O Ministério Público Estadual, por intermédio da 6ª Promotoria de Justiça de Defesa da Cidadania e do Consumidor de Cuiabá, encaminhou notificações recomendatórias ao prefeito Wilson Santos e ao secretário municipal de Transportes Urbanos, Edivá Pereira Alves, cobrando a realização de licitação para a exploração do serviço de transporte coletivo urbano alternativo.
No documento, o MP estabelece um prazo de 60 dias para a publicação do edital de abertura da licitação. Foi recomendado ainda que, a partir de agora, o município se abstenha de renovar ou prorrogar os atuais contratos de permissão para o referido serviço.
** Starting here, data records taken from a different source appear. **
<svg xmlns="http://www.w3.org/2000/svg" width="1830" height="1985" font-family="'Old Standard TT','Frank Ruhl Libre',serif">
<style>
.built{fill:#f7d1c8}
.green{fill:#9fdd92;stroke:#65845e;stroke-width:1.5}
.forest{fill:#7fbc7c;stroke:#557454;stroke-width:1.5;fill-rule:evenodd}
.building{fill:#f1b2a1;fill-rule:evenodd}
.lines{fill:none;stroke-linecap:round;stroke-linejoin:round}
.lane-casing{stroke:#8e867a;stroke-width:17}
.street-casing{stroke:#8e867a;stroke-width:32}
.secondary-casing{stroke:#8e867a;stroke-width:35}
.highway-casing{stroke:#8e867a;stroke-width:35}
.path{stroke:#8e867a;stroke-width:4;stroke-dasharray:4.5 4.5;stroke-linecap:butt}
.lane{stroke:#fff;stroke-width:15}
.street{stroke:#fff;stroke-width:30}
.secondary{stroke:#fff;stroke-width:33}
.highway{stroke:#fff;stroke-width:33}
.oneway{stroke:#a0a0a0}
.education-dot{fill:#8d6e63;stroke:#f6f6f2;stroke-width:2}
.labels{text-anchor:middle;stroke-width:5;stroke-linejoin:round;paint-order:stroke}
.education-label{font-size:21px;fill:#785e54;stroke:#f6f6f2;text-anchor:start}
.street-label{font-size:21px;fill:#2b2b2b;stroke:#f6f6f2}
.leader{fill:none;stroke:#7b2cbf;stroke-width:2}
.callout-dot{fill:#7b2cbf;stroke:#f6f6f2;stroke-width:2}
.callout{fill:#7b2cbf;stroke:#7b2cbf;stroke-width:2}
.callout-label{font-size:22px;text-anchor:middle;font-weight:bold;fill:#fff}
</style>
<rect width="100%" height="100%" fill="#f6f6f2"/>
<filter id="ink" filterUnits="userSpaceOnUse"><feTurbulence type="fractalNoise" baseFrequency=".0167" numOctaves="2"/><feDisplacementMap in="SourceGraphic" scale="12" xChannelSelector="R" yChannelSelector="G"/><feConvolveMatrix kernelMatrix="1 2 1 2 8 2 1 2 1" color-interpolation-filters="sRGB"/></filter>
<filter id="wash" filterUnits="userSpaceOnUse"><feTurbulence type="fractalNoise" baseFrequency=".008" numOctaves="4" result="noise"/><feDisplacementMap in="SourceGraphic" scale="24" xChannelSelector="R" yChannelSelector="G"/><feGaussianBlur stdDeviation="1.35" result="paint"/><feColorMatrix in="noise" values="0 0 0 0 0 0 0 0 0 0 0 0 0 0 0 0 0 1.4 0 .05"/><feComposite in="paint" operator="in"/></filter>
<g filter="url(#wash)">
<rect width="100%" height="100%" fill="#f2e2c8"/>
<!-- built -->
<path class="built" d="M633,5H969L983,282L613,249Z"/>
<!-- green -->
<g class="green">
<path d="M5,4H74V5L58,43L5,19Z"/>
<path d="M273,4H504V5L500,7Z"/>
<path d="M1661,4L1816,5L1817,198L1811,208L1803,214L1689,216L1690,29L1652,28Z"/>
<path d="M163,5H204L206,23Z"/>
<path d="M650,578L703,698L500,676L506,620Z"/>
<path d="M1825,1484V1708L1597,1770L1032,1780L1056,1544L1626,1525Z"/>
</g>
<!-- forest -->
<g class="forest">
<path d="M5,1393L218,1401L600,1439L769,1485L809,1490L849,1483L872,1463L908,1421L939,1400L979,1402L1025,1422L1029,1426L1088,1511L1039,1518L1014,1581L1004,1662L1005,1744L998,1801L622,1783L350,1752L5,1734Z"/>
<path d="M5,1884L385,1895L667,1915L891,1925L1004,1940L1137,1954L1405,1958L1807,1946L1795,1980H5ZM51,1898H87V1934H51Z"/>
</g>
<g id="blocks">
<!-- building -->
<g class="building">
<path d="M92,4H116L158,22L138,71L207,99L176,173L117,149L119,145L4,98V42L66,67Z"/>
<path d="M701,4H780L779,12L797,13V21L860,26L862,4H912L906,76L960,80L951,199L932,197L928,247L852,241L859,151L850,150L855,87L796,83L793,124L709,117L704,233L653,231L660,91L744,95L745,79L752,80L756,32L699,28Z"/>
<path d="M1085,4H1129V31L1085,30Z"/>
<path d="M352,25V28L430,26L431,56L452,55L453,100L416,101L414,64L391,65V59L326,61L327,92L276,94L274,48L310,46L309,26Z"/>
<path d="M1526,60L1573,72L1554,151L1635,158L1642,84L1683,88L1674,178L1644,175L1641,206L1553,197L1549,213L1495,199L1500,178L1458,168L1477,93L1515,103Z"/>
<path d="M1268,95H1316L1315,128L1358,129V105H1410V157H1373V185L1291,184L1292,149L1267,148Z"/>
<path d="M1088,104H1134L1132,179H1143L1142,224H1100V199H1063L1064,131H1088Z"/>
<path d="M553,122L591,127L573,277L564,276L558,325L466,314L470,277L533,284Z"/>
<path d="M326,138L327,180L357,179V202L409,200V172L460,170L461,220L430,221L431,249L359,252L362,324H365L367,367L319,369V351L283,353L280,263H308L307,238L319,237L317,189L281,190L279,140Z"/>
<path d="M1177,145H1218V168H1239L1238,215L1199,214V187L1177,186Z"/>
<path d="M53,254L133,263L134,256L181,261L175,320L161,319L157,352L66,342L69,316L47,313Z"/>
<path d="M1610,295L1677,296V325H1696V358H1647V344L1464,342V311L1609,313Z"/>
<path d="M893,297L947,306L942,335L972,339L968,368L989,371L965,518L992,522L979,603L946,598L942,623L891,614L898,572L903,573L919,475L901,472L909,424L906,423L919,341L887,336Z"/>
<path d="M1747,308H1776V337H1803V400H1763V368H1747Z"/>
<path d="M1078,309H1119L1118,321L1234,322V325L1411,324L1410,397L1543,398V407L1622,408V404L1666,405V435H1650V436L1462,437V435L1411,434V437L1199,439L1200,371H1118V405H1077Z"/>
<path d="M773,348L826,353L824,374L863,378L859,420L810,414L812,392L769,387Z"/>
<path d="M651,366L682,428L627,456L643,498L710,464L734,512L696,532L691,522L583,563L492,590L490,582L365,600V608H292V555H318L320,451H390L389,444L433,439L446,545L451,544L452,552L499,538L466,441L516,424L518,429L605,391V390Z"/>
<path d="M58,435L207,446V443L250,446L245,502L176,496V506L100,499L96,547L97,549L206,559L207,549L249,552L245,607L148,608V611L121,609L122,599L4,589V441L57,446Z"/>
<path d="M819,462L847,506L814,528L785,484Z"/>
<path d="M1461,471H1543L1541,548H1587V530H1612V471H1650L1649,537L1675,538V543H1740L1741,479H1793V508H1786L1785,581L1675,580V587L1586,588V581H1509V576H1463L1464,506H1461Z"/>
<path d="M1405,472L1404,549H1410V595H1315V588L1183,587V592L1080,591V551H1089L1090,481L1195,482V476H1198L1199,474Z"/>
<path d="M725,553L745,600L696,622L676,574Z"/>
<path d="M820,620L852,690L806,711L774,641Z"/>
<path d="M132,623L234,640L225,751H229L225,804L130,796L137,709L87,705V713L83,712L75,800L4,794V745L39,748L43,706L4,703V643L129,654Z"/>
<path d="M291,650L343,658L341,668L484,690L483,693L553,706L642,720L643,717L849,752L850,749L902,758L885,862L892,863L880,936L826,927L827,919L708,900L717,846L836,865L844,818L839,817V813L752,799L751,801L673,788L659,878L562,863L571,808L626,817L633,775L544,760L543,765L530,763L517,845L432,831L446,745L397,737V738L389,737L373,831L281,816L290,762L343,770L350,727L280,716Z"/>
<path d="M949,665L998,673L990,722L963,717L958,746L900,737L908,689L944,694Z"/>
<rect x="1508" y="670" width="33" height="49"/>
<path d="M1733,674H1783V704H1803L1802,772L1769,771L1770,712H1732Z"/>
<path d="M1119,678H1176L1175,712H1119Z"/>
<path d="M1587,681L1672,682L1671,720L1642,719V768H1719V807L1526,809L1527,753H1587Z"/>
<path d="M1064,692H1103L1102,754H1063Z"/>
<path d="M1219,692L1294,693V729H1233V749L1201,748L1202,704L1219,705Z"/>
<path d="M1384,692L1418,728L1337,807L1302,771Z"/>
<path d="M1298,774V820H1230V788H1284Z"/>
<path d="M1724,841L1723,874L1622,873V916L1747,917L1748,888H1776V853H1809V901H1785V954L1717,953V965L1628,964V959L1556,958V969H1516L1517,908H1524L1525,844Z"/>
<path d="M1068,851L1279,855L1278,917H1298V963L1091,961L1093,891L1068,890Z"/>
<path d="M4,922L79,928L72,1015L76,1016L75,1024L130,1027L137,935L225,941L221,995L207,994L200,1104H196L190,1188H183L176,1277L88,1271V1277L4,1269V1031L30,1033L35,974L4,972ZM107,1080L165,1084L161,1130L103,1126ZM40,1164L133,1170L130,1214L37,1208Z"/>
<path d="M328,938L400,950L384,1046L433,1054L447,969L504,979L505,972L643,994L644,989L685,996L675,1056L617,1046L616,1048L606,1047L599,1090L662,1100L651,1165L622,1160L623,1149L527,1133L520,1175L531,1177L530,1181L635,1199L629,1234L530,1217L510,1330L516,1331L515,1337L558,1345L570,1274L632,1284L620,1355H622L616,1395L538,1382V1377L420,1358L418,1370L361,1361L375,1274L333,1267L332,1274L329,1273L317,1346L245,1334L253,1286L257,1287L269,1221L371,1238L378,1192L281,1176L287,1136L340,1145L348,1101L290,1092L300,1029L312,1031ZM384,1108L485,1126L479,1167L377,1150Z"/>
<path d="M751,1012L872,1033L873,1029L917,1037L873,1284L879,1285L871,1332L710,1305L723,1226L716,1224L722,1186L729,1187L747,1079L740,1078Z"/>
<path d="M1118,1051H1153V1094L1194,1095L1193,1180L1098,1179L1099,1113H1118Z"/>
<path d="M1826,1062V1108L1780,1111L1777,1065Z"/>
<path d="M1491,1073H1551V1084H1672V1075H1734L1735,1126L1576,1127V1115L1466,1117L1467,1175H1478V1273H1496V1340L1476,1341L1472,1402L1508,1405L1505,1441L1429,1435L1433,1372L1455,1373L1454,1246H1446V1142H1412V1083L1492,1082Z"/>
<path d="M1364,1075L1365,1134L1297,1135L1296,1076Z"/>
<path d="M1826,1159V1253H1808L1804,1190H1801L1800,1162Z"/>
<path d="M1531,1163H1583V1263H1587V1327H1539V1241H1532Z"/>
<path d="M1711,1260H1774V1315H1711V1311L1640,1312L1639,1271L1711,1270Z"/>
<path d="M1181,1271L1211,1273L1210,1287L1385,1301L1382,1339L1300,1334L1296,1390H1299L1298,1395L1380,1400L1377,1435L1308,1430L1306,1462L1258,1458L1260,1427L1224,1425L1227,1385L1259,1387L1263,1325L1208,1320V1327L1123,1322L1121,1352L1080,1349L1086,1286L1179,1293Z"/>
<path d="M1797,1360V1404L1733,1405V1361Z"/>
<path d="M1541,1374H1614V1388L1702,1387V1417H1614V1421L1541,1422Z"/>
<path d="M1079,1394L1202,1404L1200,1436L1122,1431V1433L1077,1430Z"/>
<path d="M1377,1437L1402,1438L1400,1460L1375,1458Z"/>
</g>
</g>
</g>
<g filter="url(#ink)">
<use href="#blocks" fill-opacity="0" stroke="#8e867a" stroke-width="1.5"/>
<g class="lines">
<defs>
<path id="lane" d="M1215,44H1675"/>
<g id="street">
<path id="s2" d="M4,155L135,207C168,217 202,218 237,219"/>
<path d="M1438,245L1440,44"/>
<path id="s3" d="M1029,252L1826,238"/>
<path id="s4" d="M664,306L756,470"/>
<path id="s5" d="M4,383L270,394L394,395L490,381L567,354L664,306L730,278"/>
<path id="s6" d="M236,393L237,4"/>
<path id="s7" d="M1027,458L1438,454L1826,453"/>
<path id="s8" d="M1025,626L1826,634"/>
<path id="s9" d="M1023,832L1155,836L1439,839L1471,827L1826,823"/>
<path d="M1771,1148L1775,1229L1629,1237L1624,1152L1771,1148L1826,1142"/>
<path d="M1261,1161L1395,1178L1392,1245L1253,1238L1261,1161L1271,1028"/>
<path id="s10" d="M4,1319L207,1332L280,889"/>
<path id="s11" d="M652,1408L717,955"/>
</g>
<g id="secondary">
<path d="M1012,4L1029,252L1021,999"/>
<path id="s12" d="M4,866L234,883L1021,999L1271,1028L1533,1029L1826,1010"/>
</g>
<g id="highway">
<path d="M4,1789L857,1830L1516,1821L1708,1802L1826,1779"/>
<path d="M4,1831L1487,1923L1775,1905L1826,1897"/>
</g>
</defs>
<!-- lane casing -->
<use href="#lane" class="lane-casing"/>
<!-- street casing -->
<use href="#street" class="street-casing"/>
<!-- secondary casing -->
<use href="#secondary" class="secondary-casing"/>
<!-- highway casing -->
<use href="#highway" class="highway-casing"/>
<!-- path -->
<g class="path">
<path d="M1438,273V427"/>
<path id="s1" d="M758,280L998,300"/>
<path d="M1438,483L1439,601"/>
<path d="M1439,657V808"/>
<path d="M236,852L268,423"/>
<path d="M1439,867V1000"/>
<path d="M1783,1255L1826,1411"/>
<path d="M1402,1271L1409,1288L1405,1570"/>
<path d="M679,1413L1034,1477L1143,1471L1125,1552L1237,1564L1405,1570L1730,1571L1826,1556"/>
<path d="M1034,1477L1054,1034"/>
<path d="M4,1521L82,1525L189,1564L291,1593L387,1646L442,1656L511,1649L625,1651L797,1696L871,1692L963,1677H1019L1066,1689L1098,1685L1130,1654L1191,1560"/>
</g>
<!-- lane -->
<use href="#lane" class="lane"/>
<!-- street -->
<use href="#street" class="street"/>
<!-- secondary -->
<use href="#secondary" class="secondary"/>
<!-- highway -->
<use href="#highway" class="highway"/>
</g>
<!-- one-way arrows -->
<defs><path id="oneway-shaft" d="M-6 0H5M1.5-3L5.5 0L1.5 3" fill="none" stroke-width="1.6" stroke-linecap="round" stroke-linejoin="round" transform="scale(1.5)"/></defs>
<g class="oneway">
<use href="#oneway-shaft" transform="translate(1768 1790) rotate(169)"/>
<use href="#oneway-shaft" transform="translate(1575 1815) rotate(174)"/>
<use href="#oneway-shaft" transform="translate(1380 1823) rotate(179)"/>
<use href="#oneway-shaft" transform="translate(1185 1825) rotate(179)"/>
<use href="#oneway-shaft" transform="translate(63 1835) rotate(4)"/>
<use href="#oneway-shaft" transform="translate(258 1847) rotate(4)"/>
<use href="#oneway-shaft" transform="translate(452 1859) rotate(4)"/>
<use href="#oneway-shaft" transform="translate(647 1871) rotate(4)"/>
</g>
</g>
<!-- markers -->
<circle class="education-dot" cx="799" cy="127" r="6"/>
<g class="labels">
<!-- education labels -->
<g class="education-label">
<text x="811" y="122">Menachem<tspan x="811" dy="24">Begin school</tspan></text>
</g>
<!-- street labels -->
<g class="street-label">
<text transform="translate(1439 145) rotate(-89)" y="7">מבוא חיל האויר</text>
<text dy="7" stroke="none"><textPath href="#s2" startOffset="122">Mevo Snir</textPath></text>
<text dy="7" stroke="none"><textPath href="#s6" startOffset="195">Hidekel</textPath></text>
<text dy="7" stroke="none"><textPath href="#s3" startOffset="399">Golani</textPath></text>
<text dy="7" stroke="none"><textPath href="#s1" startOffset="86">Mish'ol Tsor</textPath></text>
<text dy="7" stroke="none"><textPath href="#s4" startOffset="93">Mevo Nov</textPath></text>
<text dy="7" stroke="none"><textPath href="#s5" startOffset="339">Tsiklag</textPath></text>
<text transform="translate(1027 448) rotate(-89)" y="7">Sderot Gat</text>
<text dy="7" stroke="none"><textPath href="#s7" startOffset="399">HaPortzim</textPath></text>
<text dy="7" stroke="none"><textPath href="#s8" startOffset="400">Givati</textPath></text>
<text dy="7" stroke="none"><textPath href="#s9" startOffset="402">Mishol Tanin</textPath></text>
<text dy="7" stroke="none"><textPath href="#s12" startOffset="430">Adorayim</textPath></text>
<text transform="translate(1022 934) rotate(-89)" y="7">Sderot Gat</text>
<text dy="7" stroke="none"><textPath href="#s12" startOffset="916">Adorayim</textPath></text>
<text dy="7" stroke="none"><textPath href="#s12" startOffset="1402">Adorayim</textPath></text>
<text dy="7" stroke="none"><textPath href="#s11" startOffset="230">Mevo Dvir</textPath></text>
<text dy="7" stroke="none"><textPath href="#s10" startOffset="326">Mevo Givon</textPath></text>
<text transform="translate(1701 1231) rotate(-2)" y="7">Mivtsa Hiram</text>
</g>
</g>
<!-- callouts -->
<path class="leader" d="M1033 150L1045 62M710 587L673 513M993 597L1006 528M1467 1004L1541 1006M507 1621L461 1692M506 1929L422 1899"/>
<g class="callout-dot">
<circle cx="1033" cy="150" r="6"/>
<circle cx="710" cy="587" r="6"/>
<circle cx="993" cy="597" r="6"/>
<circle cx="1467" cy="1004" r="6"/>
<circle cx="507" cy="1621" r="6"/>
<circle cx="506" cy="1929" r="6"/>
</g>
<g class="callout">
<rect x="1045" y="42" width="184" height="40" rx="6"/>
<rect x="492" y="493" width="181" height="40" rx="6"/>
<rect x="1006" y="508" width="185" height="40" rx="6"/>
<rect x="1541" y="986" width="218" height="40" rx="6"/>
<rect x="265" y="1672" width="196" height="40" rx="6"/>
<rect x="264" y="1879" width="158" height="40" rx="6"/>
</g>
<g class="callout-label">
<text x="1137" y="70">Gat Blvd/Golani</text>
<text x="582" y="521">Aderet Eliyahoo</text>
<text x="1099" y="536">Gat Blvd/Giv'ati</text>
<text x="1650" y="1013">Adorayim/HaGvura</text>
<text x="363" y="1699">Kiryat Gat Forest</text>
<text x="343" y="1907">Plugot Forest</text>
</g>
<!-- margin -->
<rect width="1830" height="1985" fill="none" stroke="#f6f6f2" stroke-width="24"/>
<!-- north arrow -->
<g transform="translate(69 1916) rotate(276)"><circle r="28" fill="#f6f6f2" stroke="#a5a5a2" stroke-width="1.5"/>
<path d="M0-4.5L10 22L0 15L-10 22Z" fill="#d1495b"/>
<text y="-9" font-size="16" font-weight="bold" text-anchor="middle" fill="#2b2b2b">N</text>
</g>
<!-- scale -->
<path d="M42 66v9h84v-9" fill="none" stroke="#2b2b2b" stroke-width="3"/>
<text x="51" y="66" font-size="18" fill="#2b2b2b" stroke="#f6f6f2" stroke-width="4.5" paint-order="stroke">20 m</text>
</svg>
Deverá também elaborar um cronograma de realização do processo licitatório para garantir a continuidade do serviço, caso o município entenda que a sua permanência junto ao sistema convencional é necessária.
O Ministério Público argumenta que a Lei Municipal 2.758/1990 e o Decreto 2.367/91, que regulamentam a execução do serviço de táxi-lotação em Cuiabá, afrontam a Constituição Federal, portanto são inconstitucionais. “A pura e simples permissão conferida pela lei aprovada no Legislativo cuiabano com a finalidade de exploração do serviço de táxi-lotação não respeita o princípio constitucional e a finalidade da licitação”, afirma o representante do Ministério Público em um trecho da notificação recomendatória.
O inquérito civil instaurado pelo Ministério Público para investigar a situação do transporte coletivo urbano em Cuiabá comprovou a existência de várias irregularidades no setor. Além das ilegalidades relacionadas a contratação do serviço, a Promotoria de Justiça constatou veículos transitando com luzes de indicação queimadas, limpador de pára-brisas e buzinas inoperantes, pisos perfurados ou podres, extintores de incêndio descarregados, bancos rasgados ou soltos e falta de higiene dentro dos veículos.
Foi verificado ainda que a maioria dos veículos que oferece o serviço de táxi-lotação em Cuiabá não está equipada com duas portas e não disponibiliza 32 assentos conforme determina a legislação. Alguns veículos também já completaram 10 anos de fabricação e continuam circulando.
O município tem quinze dias para informar ao Ministério Público se as recomendações sugeridas serão acatadas. Caso a resposta seja negativa, a Promotoria de Justiça deverá propor as ações judiciais cabíveis.